Deploying and maintaining ML pipelines is not dramatically different from deploying and maintaining general software. ML knowledge is required around building, tuning, testing, verifying and versioning the model — as well as monitoring it.

The key steps to successfully build, deploy and maintain an ML pipeline are:

  • Define a product problem and determine a fit for ML.
  • Refine datasets.
  • Know and isolate data issues versus model drawbacks.
  • Test, debug and version your models.

Using off-the-shelf software can be an incredibly effective way to reduce the cost and dependency on highly skilled and specialized ML engineers, but be careful of unintentionally creating a disorganized spaghetti solution suite that is difficult to maintain.

While the industry is nascent, tools like Databricks, AWS SageMaker, Tecton, Cortex and others will save time and resources. As far as platforms and libraries, there are many competing solutions in the market: TensorFlow, PyTorch, Keras, Scikit-learn, Pandas, NLTK, etc.

4. Metrics and evaluation

The key challenge around ML is reliability. How can you be sure your model is performing adequately before it’s deployed? How do you monitor production performance and troubleshoot issues? The solution is pretty similar to software engineering: observability.

It’s critical to monitor and track application performance. Hadass recommends “Building Machine Learning Powered Applications” by Emmanuel Ameisen to understand how to do so.

A model that performs better than a baseline (where there is no ML) and is both stable and secure should be good enough to take to production. As a framework, I would vouch for iteration over perfection.

Rolling out models under a feature flag is safe and ensures that you can turn it off quickly before disaster hits.
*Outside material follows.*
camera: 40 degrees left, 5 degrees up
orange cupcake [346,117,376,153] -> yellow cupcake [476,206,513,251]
The ability to run multiple versions via A/B testing of the model in production will drastically increase the confidence in the new model and will guarantee an overall higher level of reliability.

A good dataset is a must. It should be one that is meticulously created and reflects production scenarios. Build a system that allows you to backtrack against historical datasets and compare with predictions made by previous versions of the model.
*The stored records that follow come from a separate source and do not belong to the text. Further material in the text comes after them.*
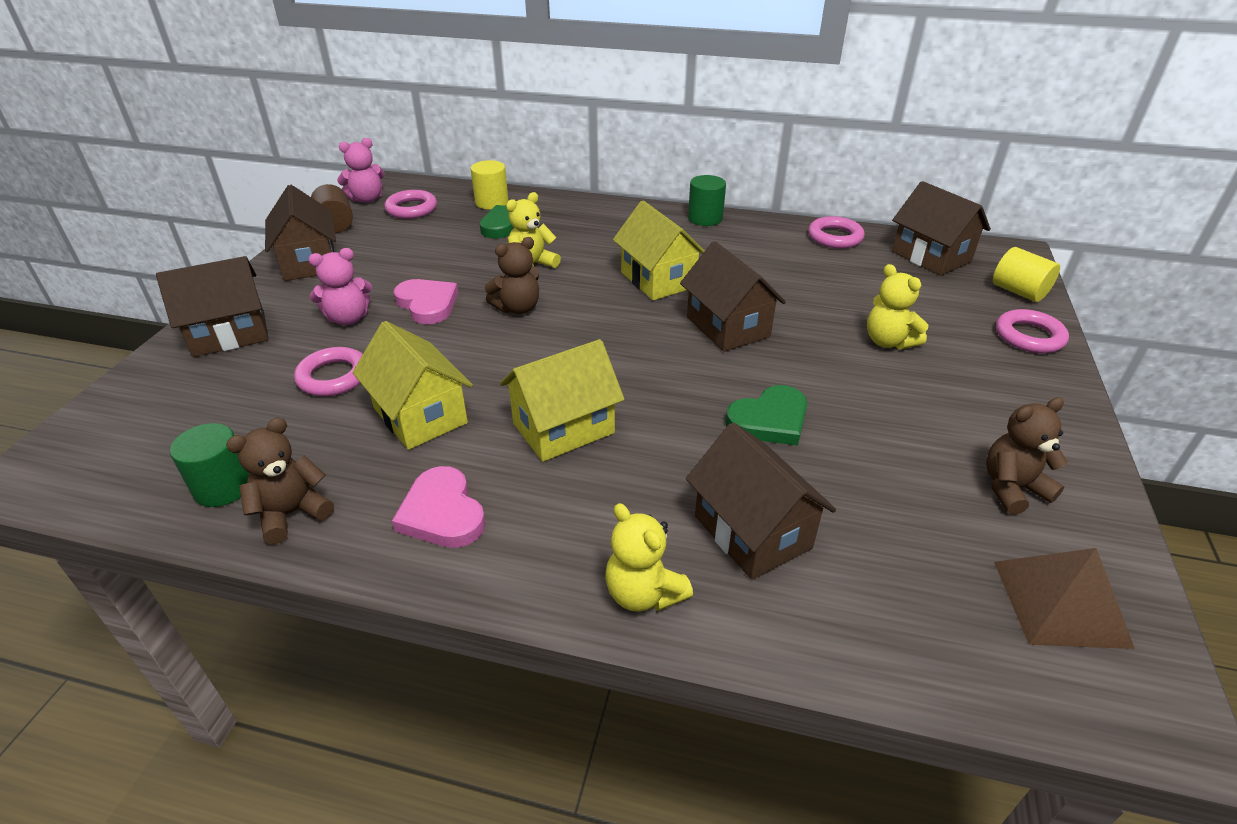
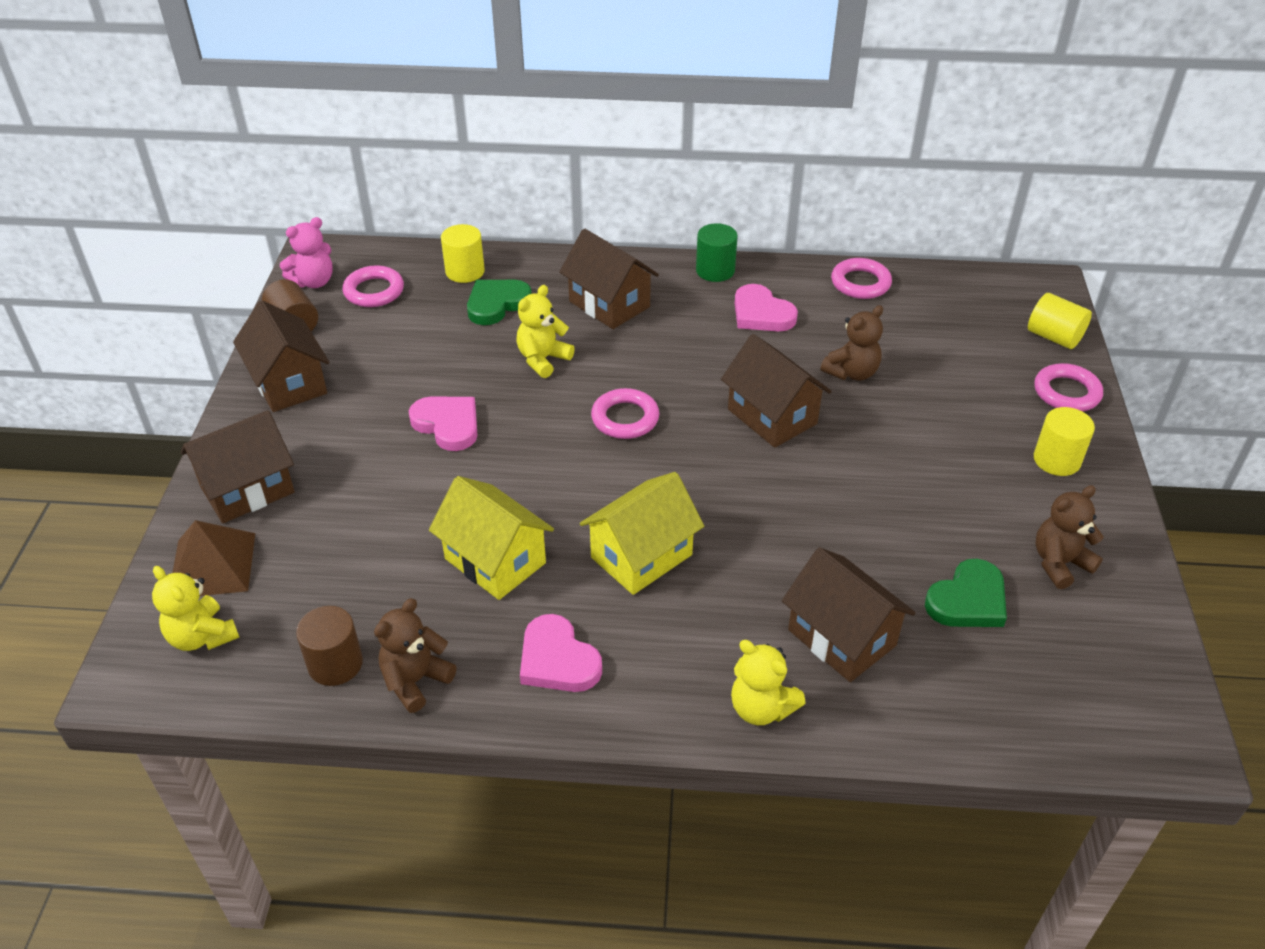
camera: 10 degrees left, 5 degrees up
green cylinder [170,423,249,507] -> brown cylinder [296,606,363,686]
pink ring [294,347,363,396] -> pink ring moved to [591,388,659,439]
pink teddy bear [308,248,372,325] -> none
brown teddy bear [485,237,539,314] -> brown teddy bear moved to [821,305,883,381]
yellow house [613,200,705,300] -> none
green heart [726,385,808,446] -> green heart moved to [925,559,1007,627]
yellow teddy bear [867,264,928,350] -> yellow teddy bear moved to [152,566,239,651]
brown house [892,181,991,276] -> brown house moved to [559,229,659,329]
brown pyramid [994,548,1135,649] -> brown pyramid moved to [172,520,255,596]
none -> pink heart [735,284,798,331]
none -> yellow cylinder [1034,407,1095,476]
You need metrics and evaluation to address concerns around good models versus bad, such as:

  • Usefulness to end user.
  • Data security.
  • Stability of the model.
  • Practicality of the predictions and recommendations.
  • Ability to explain why a model made the recommendation it did.

5. Common pitfalls

On first read, some of these pitfalls may seem like common sense, but they are worth both reiterating and reflecting on since they can help guide your team to making the best decision during a critical moment.

Don’t:

  • Apply ML to problems that aren’t a good fit for ML, like straightforward sequence of steps.
  • Expect instant results. Impactful ML takes patience and iterations to get solid results.
  • Focus on model success metrics without enough attention to product success metrics.
  • Underestimate the tooling and infrastructure costs leading to slow engineering progress.

Within the last decade, ML has established itself as a technology accelerator. It’s critical in driving automation and bottom-line profitability and growth. This necessitates the need for leaders to know and embrace ML and keep up with the lightning-speed advances in ML technology.
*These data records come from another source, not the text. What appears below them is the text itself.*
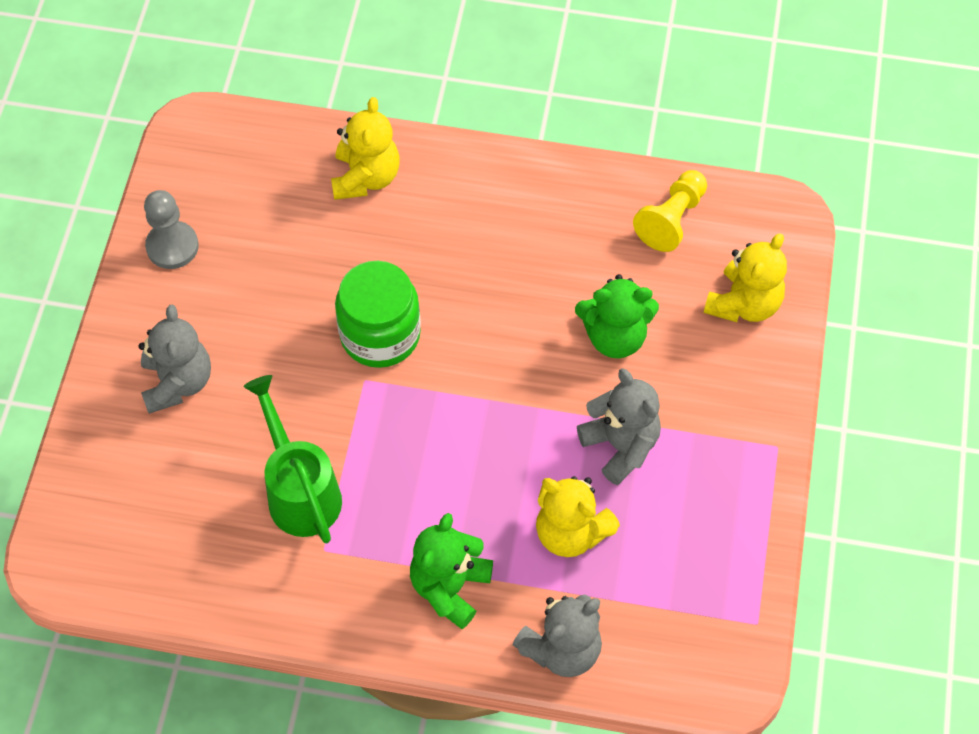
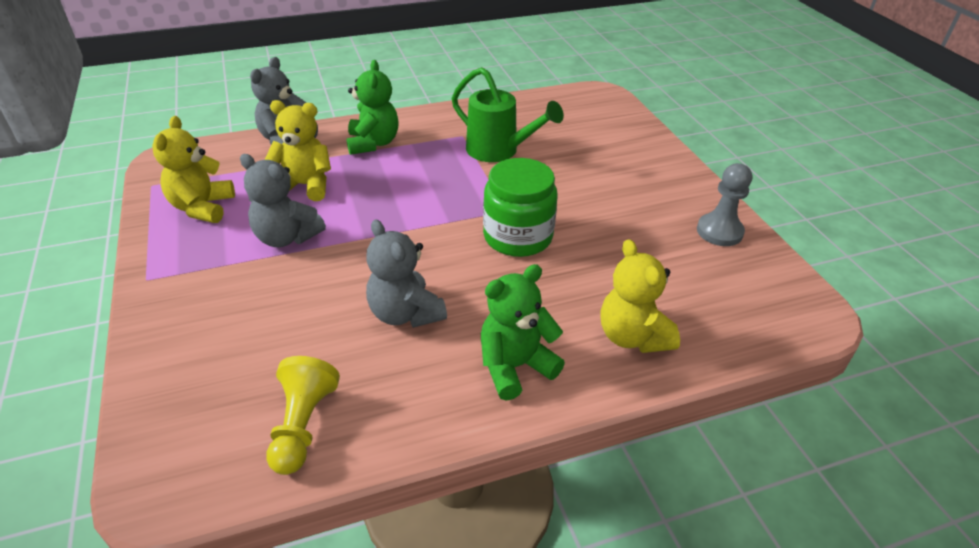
camera: 150 degrees right, 20 degrees down
grey teddy bear [138,305,211,414] -> grey teddy bear moved to [366,219,447,328]
green teddy bear [575,274,659,358] -> green teddy bear moved to [481,264,565,401]
yellow teddy bear [704,233,787,322] -> yellow teddy bear moved to [152,116,235,223]

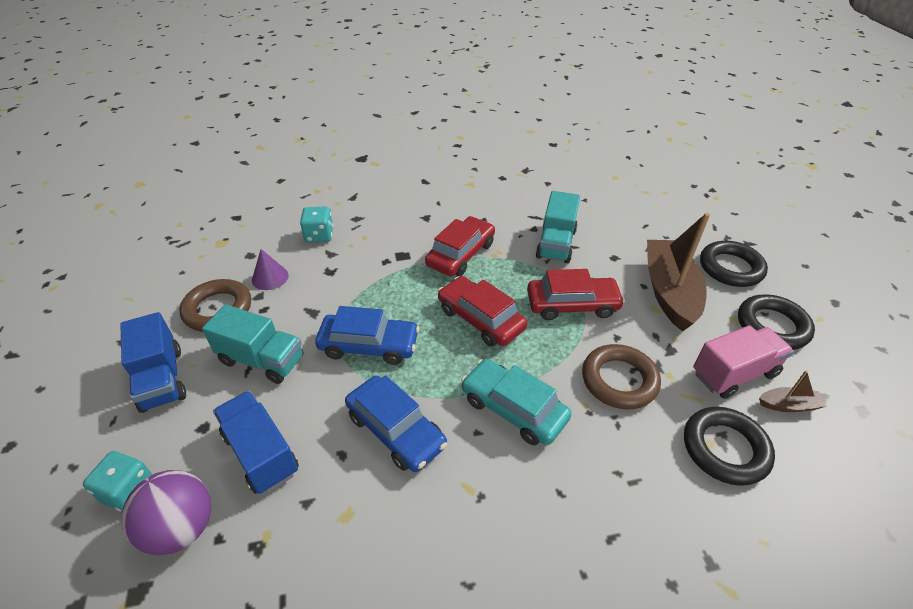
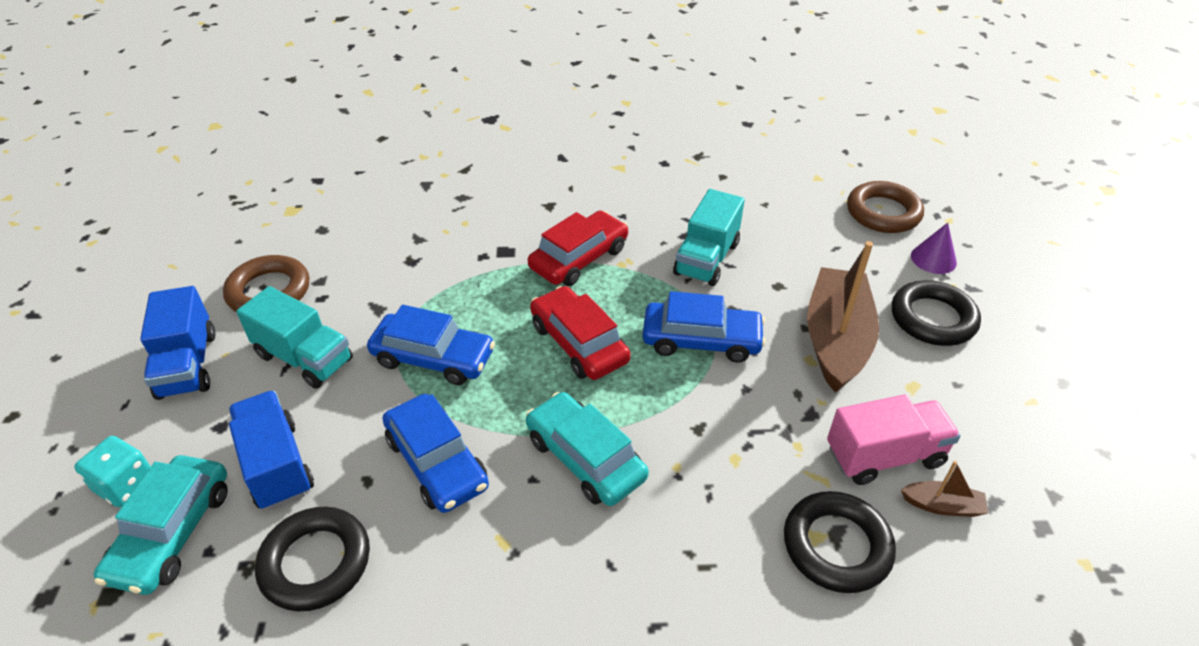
camera: 10 degrees right, 0 degrees up
purple ball [121,470,211,555] -> turquoise car [94,455,227,595]
purple cone [252,249,289,290] -> purple cone moved to [911,223,957,274]
turquoise dice [300,207,333,243] -> none
red car [527,269,625,320] -> blue car [643,291,766,363]
brown ring [582,344,661,409] -> brown ring moved to [847,181,924,233]
black ring [738,295,815,350] -> black ring moved to [255,507,370,612]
Integrating ML teams effectively into the business starts with an understanding of what makes the right candidate and how to structure the team for maximum velocity and focus.

Leaders should focus on guiding the team to build end-to-end models with integrated observability and monitoring before the models hit production. Evaluate models based on product success, not model success. Avoid common pitfalls under high-stress situations by being intentional about monitoring for them and proactively engaging industry experts and academics to help keep the team up to date on the latest developments.